* **Work request**
The answer is the complete listing below, written out again exactly.

* **Data supplied**
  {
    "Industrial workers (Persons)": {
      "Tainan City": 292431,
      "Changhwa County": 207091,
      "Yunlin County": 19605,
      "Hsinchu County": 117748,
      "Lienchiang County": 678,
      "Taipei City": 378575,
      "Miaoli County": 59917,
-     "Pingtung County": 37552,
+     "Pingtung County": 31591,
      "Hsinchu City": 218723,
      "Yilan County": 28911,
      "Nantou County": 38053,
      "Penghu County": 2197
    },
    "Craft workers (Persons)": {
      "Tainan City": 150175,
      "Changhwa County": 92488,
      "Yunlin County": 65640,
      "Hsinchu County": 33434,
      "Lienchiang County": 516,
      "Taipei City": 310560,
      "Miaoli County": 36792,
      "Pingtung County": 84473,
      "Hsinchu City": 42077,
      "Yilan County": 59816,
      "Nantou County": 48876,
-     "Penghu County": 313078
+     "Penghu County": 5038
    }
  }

* **Response to the task**
  {
    "Industrial workers (Persons)": {
      "Tainan City": 292431,
      "Changhwa County": 207091,
      "Yunlin County": 19605,
      "Hsinchu County": 117748,
      "Lienchiang County": 678,
      "Taipei City": 378575,
      "Miaoli County": 59917,
-     "Pingtung County": 37552,
+     "Pingtung County": 31591,
      "Hsinchu City": 218723,
      "Yilan County": 28911,
      "Nantou County": 38053,
      "Penghu County": 2197
    },
    "Craft workers (Persons)": {
      "Tainan City": 150175,
      "Changhwa County": 92488,
      "Yunlin County": 65640,
      "Hsinchu County": 33434,
      "Lienchiang County": 516,
      "Taipei City": 310560,
      "Miaoli County": 36792,
      "Pingtung County": 84473,
      "Hsinchu City": 42077,
      "Yilan County": 59816,
      "Nantou County": 48876,
-     "Penghu County": 313078
+     "Penghu County": 5038
    }
  }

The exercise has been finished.